Start of Exercise input

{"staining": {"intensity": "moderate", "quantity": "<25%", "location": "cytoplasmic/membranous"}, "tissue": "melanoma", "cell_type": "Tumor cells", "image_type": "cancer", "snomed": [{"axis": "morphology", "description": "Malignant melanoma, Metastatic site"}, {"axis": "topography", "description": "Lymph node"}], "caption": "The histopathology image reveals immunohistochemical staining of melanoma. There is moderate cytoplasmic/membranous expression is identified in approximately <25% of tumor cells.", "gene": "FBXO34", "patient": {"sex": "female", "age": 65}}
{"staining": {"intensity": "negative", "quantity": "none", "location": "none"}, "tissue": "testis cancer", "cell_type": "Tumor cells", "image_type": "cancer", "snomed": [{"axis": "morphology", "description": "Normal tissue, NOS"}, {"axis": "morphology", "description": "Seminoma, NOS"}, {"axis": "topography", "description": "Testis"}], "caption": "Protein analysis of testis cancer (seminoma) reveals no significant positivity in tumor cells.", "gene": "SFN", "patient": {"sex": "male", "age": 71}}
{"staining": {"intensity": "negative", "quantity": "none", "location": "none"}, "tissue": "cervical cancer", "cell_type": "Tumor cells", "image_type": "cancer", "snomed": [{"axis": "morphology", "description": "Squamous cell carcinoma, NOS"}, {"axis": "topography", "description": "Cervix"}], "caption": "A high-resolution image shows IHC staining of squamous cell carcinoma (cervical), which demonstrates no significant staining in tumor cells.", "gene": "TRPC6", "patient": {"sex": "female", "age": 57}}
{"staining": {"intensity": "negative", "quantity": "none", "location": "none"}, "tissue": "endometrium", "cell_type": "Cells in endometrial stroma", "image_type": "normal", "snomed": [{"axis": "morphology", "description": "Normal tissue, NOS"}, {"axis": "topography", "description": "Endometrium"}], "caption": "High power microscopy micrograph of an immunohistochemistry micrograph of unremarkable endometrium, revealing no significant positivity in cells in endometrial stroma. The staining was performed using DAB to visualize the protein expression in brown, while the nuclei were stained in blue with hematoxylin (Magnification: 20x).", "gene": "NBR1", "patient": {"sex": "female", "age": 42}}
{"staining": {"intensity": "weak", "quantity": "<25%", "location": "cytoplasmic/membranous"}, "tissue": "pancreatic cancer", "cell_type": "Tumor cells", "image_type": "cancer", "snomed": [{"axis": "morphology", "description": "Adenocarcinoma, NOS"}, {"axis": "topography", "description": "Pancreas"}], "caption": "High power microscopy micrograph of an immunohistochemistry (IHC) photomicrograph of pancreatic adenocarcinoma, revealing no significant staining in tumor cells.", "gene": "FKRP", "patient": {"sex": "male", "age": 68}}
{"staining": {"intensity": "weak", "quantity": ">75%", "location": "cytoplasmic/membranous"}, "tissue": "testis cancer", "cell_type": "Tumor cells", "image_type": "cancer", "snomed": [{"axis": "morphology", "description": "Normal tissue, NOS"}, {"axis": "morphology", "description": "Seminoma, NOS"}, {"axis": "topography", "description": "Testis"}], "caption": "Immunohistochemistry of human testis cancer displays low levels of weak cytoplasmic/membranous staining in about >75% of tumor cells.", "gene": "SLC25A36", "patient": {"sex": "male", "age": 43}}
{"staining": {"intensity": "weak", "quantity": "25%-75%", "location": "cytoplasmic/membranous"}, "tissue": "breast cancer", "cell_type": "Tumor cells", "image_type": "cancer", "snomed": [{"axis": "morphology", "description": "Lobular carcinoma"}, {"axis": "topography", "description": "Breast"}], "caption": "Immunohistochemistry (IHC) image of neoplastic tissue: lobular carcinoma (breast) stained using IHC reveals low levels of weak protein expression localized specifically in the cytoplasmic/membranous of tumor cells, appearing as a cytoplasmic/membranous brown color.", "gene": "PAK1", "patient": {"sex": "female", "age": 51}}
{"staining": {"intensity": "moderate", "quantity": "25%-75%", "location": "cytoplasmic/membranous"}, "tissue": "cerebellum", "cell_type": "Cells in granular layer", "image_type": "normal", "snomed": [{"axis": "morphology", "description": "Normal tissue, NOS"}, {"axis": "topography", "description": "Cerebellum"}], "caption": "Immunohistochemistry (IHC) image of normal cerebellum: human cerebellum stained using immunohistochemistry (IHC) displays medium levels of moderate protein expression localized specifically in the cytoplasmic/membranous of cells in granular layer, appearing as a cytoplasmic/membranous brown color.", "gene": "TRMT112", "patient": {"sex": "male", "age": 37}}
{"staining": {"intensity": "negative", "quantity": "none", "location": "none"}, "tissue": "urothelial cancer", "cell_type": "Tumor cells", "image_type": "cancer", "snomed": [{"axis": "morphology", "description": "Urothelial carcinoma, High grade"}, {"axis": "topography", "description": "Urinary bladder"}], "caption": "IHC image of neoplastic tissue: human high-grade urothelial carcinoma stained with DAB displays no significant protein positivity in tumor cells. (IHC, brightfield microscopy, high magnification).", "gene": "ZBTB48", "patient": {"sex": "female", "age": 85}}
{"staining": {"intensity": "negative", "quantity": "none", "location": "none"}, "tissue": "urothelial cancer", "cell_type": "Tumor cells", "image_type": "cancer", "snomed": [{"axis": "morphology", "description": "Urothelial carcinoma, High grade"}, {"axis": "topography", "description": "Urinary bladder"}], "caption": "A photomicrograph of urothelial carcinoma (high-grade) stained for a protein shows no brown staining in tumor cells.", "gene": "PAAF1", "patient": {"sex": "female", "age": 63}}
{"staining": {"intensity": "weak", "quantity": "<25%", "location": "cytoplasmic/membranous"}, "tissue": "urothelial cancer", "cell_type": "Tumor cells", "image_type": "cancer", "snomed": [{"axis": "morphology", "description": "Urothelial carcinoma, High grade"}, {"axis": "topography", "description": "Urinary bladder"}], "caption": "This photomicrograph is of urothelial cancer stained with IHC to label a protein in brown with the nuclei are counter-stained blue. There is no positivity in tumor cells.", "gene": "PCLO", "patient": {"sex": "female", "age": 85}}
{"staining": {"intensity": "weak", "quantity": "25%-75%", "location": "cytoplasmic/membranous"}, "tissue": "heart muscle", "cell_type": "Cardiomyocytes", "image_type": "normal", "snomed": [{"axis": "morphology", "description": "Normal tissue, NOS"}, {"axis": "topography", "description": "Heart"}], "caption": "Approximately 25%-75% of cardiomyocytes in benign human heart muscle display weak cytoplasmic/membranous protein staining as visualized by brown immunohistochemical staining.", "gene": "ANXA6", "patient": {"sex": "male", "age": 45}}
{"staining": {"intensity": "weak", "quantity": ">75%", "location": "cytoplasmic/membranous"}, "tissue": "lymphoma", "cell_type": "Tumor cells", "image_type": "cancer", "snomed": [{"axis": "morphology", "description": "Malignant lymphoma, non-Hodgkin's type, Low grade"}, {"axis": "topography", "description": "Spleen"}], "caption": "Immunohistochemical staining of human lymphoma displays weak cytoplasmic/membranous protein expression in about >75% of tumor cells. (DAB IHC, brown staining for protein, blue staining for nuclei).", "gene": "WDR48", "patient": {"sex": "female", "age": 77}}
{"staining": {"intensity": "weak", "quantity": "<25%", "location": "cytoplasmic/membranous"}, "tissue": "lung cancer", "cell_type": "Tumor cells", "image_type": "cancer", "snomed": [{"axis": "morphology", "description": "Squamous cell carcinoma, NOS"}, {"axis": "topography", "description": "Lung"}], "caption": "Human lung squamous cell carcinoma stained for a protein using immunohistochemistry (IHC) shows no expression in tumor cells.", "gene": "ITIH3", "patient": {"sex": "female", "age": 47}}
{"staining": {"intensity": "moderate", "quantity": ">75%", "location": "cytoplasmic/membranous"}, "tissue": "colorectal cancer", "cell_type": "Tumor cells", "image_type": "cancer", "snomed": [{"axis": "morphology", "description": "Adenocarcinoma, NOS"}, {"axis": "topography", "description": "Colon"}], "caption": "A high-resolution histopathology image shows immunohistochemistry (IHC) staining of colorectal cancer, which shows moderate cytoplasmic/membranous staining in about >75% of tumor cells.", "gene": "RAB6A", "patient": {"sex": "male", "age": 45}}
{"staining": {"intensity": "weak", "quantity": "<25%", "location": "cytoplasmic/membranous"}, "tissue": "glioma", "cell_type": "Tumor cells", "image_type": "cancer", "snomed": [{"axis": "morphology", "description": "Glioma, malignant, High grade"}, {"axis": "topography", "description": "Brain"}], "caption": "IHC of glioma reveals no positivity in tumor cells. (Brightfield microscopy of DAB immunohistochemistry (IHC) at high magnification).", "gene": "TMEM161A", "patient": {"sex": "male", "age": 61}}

End of Exercise input

**What you are asked to do:**
Above are the lines; repeat exactly the ones from the line containing "neoplastic tissue: human" down to the line containing "photomicrograph of urothelial", both inclusive.

**Task output:**
{"staining": {"intensity": "negative", "quantity": "none", "location": "none"}, "tissue": "urothelial cancer", "cell_type": "Tumor cells", "image_type": "cancer", "snomed": [{"axis": "morphology", "description": "Urothelial carcinoma, High grade"}, {"axis": "topography", "description": "Urinary bladder"}], "caption": "IHC image of neoplastic tissue: human high-grade urothelial carcinoma stained with DAB displays no significant protein positivity in tumor cells. (IHC, brightfield microscopy, high magnification).", "gene": "ZBTB48", "patient": {"sex": "female", "age": 85}}
{"staining": {"intensity": "negative", "quantity": "none", "location": "none"}, "tissue": "urothelial cancer", "cell_type": "Tumor cells", "image_type": "cancer", "snomed": [{"axis": "morphology", "description": "Urothelial carcinoma, High grade"}, {"axis": "topography", "description": "Urinary bladder"}], "caption": "A photomicrograph of urothelial carcinoma (high-grade) stained for a protein shows no brown staining in tumor cells.", "gene": "PAAF1", "patient": {"sex": "female", "age": 63}}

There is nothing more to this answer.